━━━━━ Provided text

Healthcare reform providing near-universal insurance coverage in Massachusetts led to increased access to hospital care among vulnerable groups—especially Hispanic and low-income populations, suggests a paper in Medical Care. The journal is published by Lippincott Williams & Wilkins, a part of Wolters Kluwer Health.
"Our findings are among the first to show that expanded insurance coverage on a population is associated with increase in use by such vulnerable populations," write Amresh D. Hanchate, PhD, of VA Boston Healthcare System and coauthors. The study provides evidence on the possible effects after implementation of national health care reform.
Reform Increases Access to Care in Vulnerable Groups
The researchers analyzed information on hospitalizations for 21 months before and after the implementation of Massachusetts health care reform in 2006. They focused on 17 common surgical procedures usually initiated by outpatient physician referral. For example, heart valve surgery was one of the 17 procedures, while coronary artery bypass surgery—often initiated after an emergency department visit—was not.
Changes in procedure rates were assessed in vulnerable population subgroups: particularly racial/ethnic minorities and people living in low-income areas. These groups are historically more likely to be uninsured thus limiting their access to health care (or delaying care until an urgent or emergency situation develops). The study excluded elderly patients, who are typically covered by Medicare.
Overall rates of the 17 procedures increased by eight percent among Massachusetts residents in low-income and medium-income areas, compared to a four percent increase for those living in high-income areas. Racial/ethnic minority groups also had greater increases in procedure rates: 23 percent for Hispanics and 21 percent for blacks, compared to seven percent for whites.
After adjustment for underlying trends unrelated to health care reform, procedure rates increased by 13 percent in low-income areas and 15 percent in medium-income areas, compared to two percent in high-income areas. The procedure rate increased by 22 percent for Hispanic patients, compared to seven percent for whites.
In contrast, the changes among blacks were no longer significant in the adjusted analysis. This seemed to reflect an accompanying, unexplained trend toward increased procedure rates among elderly blacks who qualified for Medicare.
Trends Reflect 'Pent-Up Demand' for Health Services
The 2006 Massachusetts health care reform package—including an "individual mandate," among other provisions—led to nearly 96.5 percent of residents obtaining health insurance. Uninsured rates decreased more sharply among lower-income groups and racial/ethnic minorities, which was one of the key goals of the legislation.
By looking at trends in surgical procedures typically initiated by outpatient referral, the new study suggests "potential improvements in access to outpatient care for these vulnerable groups." The researchers write, "Our finding of increased procedure use may reflect a combination of pent-up unmet need and need arising from new diagnoses following increased access to outpatient care."
Dr Hanchate and coauthors discuss the implications for predicting the likely impact of national health care reform, which shares "many key elements" with the Massachusetts legislation. "These findings suggest potentially improved access to outpatient care and may reflect demand built up prior to reform when individuals were uninsured," they conclude.
It remains to be seen whether increases in procedure rates among previously uninsured patients will taper off over time. Studies will also be needed to whether determine whether steps to improve access to health care will achieve their ultimate goal: improving health outcomes across the population at a "reasonable cost."

━━━━━━━━━━
━━━━━ Provided information

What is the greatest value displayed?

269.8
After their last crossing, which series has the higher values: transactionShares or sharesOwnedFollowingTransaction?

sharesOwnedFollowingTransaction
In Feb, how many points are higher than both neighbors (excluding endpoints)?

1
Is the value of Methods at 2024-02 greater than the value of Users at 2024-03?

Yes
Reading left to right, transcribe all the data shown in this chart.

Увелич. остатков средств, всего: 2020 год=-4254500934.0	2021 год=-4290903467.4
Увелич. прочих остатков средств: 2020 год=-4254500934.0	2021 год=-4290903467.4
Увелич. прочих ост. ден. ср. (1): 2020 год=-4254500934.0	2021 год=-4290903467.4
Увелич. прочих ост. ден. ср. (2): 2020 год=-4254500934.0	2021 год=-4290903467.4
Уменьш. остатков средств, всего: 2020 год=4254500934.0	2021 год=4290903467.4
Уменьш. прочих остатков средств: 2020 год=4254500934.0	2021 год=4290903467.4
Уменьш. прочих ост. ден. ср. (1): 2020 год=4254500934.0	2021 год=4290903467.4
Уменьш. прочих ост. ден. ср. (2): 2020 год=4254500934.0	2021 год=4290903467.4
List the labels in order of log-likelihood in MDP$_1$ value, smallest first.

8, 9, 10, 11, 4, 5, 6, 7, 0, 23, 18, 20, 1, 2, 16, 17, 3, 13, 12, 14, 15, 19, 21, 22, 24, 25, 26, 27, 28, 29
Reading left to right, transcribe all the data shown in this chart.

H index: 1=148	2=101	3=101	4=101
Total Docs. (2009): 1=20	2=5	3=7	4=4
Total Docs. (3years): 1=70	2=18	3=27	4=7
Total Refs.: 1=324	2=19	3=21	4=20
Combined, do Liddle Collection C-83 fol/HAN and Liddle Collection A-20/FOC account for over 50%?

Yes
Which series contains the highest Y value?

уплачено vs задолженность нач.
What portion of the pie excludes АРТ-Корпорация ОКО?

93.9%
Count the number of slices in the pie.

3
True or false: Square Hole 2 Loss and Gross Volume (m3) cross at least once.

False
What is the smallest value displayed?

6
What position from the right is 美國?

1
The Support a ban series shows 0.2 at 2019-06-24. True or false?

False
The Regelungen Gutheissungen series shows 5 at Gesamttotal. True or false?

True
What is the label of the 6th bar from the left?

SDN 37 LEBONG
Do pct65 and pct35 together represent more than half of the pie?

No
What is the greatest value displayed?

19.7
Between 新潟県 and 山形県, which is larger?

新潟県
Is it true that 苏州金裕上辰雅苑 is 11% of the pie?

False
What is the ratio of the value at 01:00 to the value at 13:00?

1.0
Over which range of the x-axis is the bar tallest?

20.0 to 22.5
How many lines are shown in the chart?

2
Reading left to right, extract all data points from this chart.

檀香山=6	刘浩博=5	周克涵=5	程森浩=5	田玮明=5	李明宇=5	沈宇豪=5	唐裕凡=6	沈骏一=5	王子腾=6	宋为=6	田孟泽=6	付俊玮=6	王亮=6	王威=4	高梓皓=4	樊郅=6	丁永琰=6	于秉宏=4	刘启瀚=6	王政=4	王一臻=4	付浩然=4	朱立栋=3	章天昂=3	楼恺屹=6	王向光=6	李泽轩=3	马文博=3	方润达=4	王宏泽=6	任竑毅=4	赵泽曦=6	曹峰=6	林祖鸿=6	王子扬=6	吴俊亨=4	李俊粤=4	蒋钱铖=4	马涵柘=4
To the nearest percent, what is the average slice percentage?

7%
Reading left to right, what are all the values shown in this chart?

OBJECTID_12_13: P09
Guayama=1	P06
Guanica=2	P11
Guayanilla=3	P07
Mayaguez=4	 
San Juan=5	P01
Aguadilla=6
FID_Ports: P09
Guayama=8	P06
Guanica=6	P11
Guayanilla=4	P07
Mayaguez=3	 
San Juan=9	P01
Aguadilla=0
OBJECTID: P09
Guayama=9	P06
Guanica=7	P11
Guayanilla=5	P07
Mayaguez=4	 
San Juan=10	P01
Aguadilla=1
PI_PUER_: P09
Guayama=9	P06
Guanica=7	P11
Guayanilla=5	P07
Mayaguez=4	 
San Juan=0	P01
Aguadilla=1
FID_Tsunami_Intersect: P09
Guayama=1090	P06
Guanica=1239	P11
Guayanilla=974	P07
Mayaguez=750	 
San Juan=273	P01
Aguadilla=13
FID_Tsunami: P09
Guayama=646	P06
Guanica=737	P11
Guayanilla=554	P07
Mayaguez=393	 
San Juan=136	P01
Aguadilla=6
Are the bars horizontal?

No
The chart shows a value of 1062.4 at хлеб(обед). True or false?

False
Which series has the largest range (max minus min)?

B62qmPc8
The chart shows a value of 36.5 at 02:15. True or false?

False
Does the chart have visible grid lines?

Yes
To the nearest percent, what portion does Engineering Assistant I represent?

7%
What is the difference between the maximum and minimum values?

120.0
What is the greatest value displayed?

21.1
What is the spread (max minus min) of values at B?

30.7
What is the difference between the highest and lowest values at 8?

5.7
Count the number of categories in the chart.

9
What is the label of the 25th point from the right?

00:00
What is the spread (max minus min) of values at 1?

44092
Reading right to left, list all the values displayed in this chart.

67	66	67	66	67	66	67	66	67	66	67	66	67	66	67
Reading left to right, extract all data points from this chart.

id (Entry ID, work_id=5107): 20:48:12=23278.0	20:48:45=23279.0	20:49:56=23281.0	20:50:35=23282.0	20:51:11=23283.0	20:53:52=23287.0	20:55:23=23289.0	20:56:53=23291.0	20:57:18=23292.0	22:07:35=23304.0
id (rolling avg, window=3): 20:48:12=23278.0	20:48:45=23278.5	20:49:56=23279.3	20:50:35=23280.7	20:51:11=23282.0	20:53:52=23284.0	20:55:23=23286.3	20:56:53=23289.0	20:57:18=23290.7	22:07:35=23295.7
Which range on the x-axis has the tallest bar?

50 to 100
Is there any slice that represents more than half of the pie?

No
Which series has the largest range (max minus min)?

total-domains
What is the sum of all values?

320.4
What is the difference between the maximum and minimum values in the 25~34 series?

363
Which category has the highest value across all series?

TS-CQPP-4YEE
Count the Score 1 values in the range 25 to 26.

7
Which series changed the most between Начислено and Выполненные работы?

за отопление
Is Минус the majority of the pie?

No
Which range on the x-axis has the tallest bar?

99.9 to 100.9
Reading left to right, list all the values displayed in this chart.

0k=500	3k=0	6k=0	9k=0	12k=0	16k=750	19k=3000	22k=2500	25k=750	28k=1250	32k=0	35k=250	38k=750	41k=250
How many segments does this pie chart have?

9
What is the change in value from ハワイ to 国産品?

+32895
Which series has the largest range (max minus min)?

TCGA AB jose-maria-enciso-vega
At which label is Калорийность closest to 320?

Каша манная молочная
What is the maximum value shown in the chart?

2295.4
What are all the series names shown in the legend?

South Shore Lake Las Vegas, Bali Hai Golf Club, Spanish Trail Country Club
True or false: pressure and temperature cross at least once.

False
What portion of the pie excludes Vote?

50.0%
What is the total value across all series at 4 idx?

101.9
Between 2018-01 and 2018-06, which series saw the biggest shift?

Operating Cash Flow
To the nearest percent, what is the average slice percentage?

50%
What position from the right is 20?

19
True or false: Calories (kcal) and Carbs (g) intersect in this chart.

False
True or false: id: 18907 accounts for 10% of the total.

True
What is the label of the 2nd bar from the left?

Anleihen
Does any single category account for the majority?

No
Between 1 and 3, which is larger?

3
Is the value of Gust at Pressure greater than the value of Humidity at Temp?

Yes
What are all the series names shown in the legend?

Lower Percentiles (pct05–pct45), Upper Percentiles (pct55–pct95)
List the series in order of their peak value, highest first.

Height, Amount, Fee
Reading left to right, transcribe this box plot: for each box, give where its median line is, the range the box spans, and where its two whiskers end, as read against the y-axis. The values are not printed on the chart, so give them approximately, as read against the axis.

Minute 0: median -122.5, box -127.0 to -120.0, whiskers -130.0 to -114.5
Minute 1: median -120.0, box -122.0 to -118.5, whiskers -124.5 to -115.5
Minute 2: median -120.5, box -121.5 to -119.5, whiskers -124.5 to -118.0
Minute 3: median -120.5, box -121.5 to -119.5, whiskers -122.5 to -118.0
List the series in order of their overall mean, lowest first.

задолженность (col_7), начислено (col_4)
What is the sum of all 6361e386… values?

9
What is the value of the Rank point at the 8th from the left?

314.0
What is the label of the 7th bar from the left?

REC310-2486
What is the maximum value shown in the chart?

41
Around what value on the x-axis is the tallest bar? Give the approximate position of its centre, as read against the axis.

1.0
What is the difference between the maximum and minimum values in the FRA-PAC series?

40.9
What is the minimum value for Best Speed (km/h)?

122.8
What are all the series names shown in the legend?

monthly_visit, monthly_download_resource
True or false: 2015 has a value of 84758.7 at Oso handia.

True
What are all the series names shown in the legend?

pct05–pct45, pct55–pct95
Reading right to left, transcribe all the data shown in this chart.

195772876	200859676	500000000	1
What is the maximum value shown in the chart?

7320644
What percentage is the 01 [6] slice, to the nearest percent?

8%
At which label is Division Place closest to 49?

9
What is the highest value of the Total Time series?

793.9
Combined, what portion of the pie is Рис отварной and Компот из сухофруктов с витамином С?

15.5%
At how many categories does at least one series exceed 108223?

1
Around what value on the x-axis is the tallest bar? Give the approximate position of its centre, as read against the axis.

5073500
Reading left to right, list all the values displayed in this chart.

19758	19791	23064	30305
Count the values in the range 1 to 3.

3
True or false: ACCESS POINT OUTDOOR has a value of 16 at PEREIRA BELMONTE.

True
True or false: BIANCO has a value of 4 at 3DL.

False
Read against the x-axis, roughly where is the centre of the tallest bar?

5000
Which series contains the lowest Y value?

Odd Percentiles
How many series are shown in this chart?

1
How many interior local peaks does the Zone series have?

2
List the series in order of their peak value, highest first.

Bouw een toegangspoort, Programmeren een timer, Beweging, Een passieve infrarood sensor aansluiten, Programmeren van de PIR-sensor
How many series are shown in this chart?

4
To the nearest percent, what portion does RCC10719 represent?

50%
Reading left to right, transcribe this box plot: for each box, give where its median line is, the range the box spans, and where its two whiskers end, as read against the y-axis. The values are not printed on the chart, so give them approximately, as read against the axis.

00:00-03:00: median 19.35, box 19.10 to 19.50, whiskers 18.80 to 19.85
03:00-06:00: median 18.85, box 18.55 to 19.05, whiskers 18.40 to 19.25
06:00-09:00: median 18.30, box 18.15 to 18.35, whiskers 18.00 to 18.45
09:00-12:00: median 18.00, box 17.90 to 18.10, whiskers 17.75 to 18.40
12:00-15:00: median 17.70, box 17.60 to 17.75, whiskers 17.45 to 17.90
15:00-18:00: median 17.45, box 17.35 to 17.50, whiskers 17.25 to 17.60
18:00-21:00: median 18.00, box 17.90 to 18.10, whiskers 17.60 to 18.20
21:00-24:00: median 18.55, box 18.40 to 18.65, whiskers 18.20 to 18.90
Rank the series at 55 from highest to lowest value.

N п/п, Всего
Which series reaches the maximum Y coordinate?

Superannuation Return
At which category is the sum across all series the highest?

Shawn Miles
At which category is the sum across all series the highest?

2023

━━━━━━━━━━

## Work required
Using the article on Massachusetts health care reform, answer these:
(a) How many common surgical procedures did the researchers focus on?
(b) After adjustment for underlying trends, by what percent did procedure rates increase in medium-income areas?
(c) What share of residents obtained health insurance under the 2006 reform package?

## The completed task
(a) 17
(b) 15 percent
(c) Nearly 96.5 percent